While I completely understand how frustrating this can be, energy is supplied through an open market in the UK. I know that the Government keeps consumer markets under review, but I am unaware of any plans for new regulation. Nevertheless, I will be sure to keep a close eye on future developments. Further, the Government is clear that we need to support domestic production as we transition which will ensure billions in investment, the protection of 40,000 jobs and energy security.
You may welcome, however, that customers who are not on the gas grid will be protected by the energy price cap if they are on a default tariff with their electricity supplier.
The standing charge is a daily flat rate that suppliers charge their customers to cover the cost of providing a live supply regardless of how much energy they use.

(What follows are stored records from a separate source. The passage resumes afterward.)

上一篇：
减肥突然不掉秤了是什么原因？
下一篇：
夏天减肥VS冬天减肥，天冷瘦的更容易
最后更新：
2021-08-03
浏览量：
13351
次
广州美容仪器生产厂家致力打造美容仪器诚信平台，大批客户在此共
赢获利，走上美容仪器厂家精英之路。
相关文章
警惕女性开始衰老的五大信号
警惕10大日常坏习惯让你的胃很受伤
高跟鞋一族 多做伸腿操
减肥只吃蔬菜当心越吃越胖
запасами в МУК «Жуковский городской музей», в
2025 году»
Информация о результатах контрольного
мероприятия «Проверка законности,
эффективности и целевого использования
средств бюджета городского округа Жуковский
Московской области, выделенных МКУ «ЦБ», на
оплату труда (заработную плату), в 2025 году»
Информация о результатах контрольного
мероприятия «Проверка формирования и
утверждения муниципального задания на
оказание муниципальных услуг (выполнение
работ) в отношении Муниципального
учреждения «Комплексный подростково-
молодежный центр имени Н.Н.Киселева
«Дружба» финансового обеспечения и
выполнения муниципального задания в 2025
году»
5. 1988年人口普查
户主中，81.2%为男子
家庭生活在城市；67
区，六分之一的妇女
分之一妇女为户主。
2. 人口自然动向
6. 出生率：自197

I understand that it includes charges from network companies for using pipes and power lines to carry gas and electricity supplies, and the maintenance and installation of meters, billing and accounting. A small proportion of the standing charge also goes towards Government initiatives that help vulnerable households and reduce carbon emissions.
Ofgem requires energy suppliers to separate out the standing charge from a tariff’s energy unit rate so consumers can see what the different charges amount to. While the setting of tariffs is a commercial matter for individual supply companies, the energy unit rate and the standing charge together for a supplier’s default and standard variable tariffs must not exceed the level of the price cap.

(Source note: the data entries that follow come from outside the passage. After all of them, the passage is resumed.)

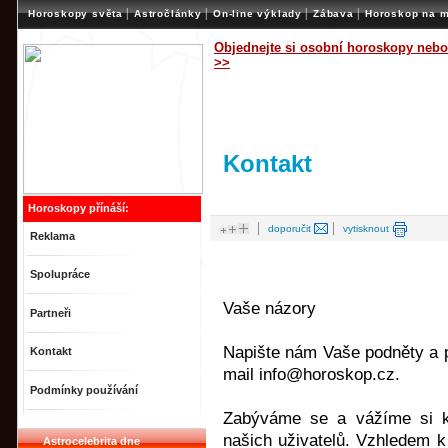
|
|
|
|
Horoskopy světa
Astročlánky
On-line výklady
Zábava
Horoskop na m
Objednejte si osobní horoskopy nebo
>>
Kontakt
Horoskopy přínáší:
|
|
doporučit
vytisknout
Reklama
Spolupráce
Vaše názory
Partneři
Napište nám Vaše podněty a 
Kontakt
mail info@horoskop.cz.
Podmínky používání
Zabýváme se a vážíme si k
našich uživatelů. Vzhledem k
Astrocelebrita dne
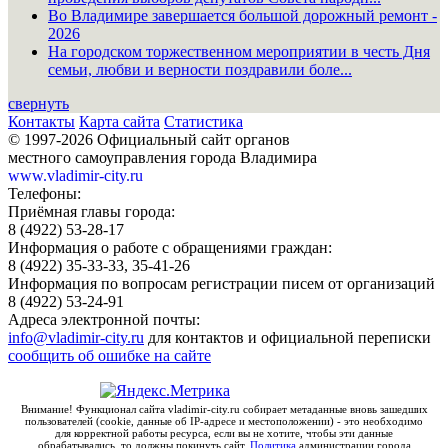
Во Владимире завершается большой дорожный ремонт -
2026
На городском торжественном мероприятии в честь Дня
семьи, любви и верности поздравили боле...
свернуть
Контакты
Карта сайта
Статистика
© 1997-2026 Официальный сайт органов
местного самоуправления города Владимира
www.vladimir-city.ru
Телефоны:
Приёмная главы города:
8 (4922) 53-28-17
Информация о работе с обращениями граждан:
8 (4922) 35-33-33, 35-41-26
Информация по вопросам регистрации писем от организаций
8 (4922) 53-24-91
Адреса электронной почты:
info@vladimir-city.ru
для контактов и официальной переписки
сообщить об ошибке на сайте
Внимание! Функционал сайта vladimir-city.ru собирает метаданные вновь зашедших
пользователей (cookie, данные об IP-адресе и местоположении) - это необходимо
для корректной работы ресурса, если вы не хотите, чтобы эти данные
обрабатывались, то должны покинуть сайт.
Политика
администрации города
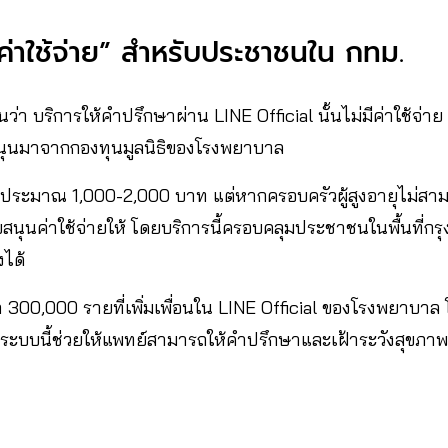
ียค่าใช้จ่าย” สำหรับประชาชนใน กทม.
นว่า บริการให้คำปรึกษาผ่าน LINE Official นั้นไม่มีค่าใช้จ่า
สนุนมาจากกองทุนมูลนิธิของโรงพยาบาล
่ที่ประมาณ 1,000-2,000 บาท แต่หากครอบครัวผู้สูงอายุไม่สาม
นุนค่าใช้จ่ายให้ โดยบริการนี้ครอบคลุมประชาชนในพื้นที่กร
งได้
า 300,000 รายที่เพิ่มเพื่อนใน LINE Official ของโรงพยาบาล 
ะบบนี้ช่วยให้แพทย์สามารถให้คำปรึกษาและเฝ้าระวังสุขภา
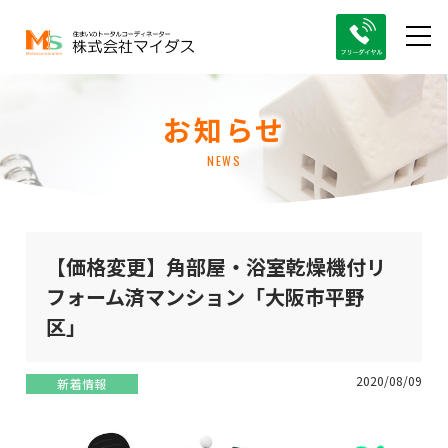
お知らせ
NEWS
【価格変更】角部屋・浴室乾燥機付リ
フォーム済マンション「大阪市平野
区」
2020/08/09
新着情報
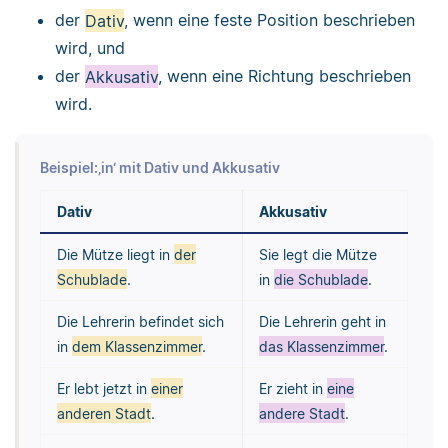
der
Dativ
, wenn eine feste Position beschrieben
wird, und
der
Akkusativ
, wenn eine Richtung beschrieben
wird.
Beispiel:‚in‘ mit Dativ und Akkusativ
Dativ
Akkusativ
Die Mütze liegt in
der
Sie legt die Mütze
Schublade
.
in
die Schublade
.
Die Lehrerin befindet sich
Die Lehrerin geht in
in
dem Klassenzimmer
.
das Klassenzimmer
.
Er lebt jetzt in
einer
Er zieht in
eine
anderen Stadt
.
andere Stadt
.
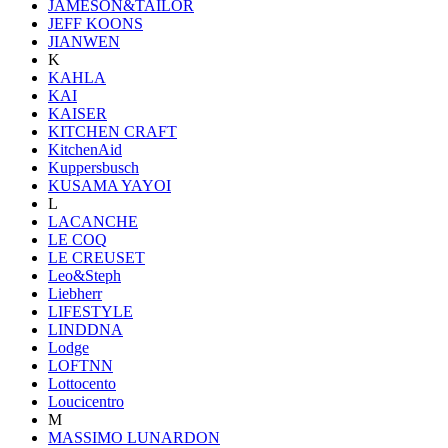
JAMESON&TAILOR
JEFF KOONS
JIANWEN
K
KAHLA
KAI
KAISER
KITCHEN CRAFT
KitchenAid
Kuppersbusch
KUSAMA YAYOI
L
LACANCHE
LE COQ
LE CREUSET
Leo&Steph
Liebherr
LIFESTYLE
LINDDNA
Lodge
LOFTNN
Lottocento
Loucicentro
M
MASSIMO LUNARDON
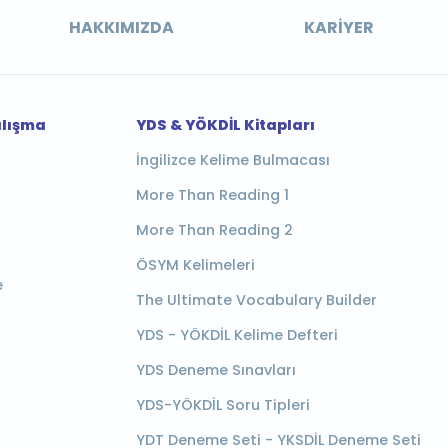
HAKKIMIZDA
KARIYER
alışma
YDS & YÖKDİL Kitapları
İngilizce Kelime Bulmacası
More Than Reading 1
More Than Reading 2
ÖSYM Kelimeleri
e
The Ultimate Vocabulary Builder
YDS - YÖKDİL Kelime Defteri
YDS Deneme Sınavları
YDS-YÖKDİL Soru Tipleri
YDT Deneme Seti - YKSDİL Deneme Seti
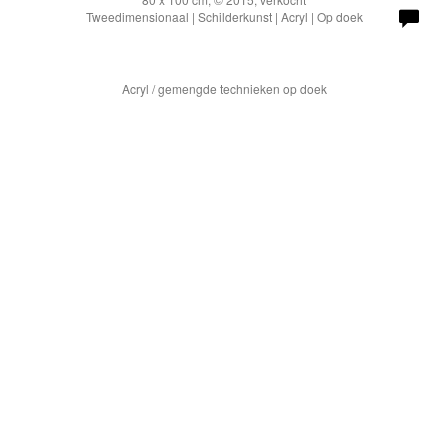
Tweedimensionaal | Schilderkunst | Acryl | Op doek
Acryl / gemengde technieken op doek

Network costs cover expenses related to the gas pipes and electricity cables that carry energy across the country. Network companies charge energy suppliers an Ofgem-regulated price for their use of the energy network. I understand that one driver of rising network costs is the recovery of Supplier of Last Resort (SoLR) levy costs. In a competitive market, it is normal for suppliers to exit the market from time to time. Unfortunately, pressure from the sudden uplift in global gas prices has increased the number of suppliers exiting the market, and suppliers acting as a SoLR can make a claim for any reasonable, additional, otherwise unrecoverable, costs they incur. These levy claims are paid to energy companies by the distribution network companies and recovered from consumers via their charges.

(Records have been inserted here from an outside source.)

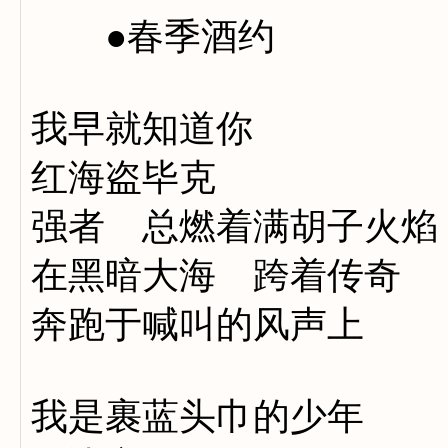
●春季酒约
我早就知道你
红海盗毕克
强者 总燃着满胡子火焰
在黑暗大海 跨着传奇
奔跑于喊叫的风声上
我是裹蓝头巾的少年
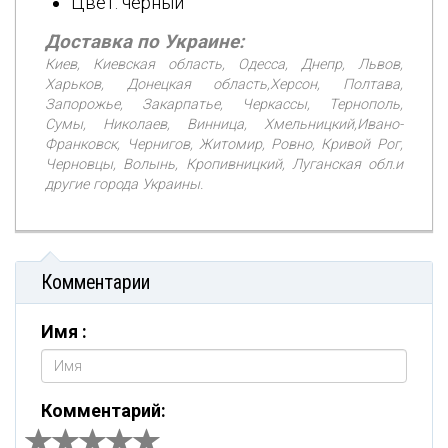
Цвет: черный
Доставка по Украине:
Киев, Киевская область, Одесса, Днепр, Львов,
Харьков, Донецкая область,Херсон, Полтава,
Запорожье, Закарпатье, Черкассы, Тернополь,
Сумы, Николаев, Винница, Хмельницкий,Ивано-
Франковск, Чернигов, Житомир, Ровно, Кривой Рог,
Черновцы, Волынь, Кропивницкий, Луганская обл.и
другие города Украины.
Комментарии
Имя :
Комментарий:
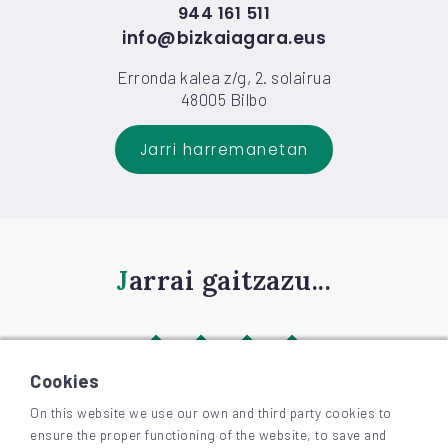
944 161 511
info@bizkaiagara.eus
Erronda kalea z/g, 2. solairua
48005 Bilbo
Jarri harremanetan
Jarrai gaitzazu...
Cookies
On this website we use our own and third party cookies to
ensure the proper functioning of the website, to save and
©
2026
BIZKAIAGARA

While I understand frustration at this, I am encouraged that Ofgem has reviewed their approach to supplier licensing with their resultant package of measures aimed at driving up standards across the energy retail sector by promoting more responsible risk management, improving governance, increasing accountability, and enhancing Ofgem’s market oversight. In addition, the energy price cap, which sets a maximum price for customers on standard default tariffs, will remain in place, protecting millions of people.
Price Cap Consultation:
I am aware that Ofgem is proposing to reduce the period that the price cap is reviewed and set from every six months to every three. Alongside this proposal, Ofgem is carrying out a consultation which will run until 14 June to seek the views of stakeholders and customers. For more information, please visit: Ofgem backs consumers with price cap update | Ofgem
Although those protected by the Energy Price Cap are paying a fair price, these customers could find further reductions by shopping around. Comparison sites provide useful information on best deals, and changing providers can be done easily, either online or over the phone.